■ **WHAT YOU NEED TO DO**
Echo the entries below verbatim, starting at their first line and ending with the line that contains "response: 10,07", both ends included.

■ **DATA FOR THE TASK**

+++

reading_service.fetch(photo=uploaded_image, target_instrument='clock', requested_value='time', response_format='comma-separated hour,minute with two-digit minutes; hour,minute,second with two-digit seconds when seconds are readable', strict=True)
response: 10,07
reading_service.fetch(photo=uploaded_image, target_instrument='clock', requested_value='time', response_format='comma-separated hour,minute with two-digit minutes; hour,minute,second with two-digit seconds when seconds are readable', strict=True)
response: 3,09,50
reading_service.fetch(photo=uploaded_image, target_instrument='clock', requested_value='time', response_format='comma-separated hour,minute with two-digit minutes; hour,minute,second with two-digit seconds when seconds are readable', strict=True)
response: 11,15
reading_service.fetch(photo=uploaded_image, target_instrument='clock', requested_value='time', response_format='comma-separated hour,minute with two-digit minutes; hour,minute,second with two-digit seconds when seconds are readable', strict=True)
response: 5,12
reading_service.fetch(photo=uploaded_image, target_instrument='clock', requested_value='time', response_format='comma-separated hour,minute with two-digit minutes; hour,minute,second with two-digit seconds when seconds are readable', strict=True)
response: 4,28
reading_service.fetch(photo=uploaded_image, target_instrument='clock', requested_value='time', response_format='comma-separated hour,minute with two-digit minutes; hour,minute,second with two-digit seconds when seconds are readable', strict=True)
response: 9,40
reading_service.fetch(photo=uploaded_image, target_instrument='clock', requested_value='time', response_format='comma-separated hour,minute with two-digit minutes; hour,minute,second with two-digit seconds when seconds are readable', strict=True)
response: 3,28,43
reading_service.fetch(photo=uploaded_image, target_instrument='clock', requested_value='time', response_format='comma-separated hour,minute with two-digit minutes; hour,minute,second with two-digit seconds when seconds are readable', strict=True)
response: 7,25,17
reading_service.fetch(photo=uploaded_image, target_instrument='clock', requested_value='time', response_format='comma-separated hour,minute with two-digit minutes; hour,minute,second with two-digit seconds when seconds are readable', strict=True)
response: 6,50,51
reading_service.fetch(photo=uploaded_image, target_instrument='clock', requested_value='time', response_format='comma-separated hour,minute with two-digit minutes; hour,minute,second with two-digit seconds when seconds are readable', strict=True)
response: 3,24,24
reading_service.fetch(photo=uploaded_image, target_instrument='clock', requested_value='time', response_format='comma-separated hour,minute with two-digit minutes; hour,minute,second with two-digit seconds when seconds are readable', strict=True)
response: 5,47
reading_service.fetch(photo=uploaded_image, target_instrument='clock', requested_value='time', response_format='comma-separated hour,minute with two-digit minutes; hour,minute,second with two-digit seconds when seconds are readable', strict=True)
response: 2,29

+++

■ **SOLUTION TO THIS EXERCISE**
reading_service.fetch(photo=uploaded_image, target_instrument='clock', requested_value='time', response_format='comma-separated hour,minute with two-digit minutes; hour,minute,second with two-digit seconds when seconds are readable', strict=True)
response: 10,07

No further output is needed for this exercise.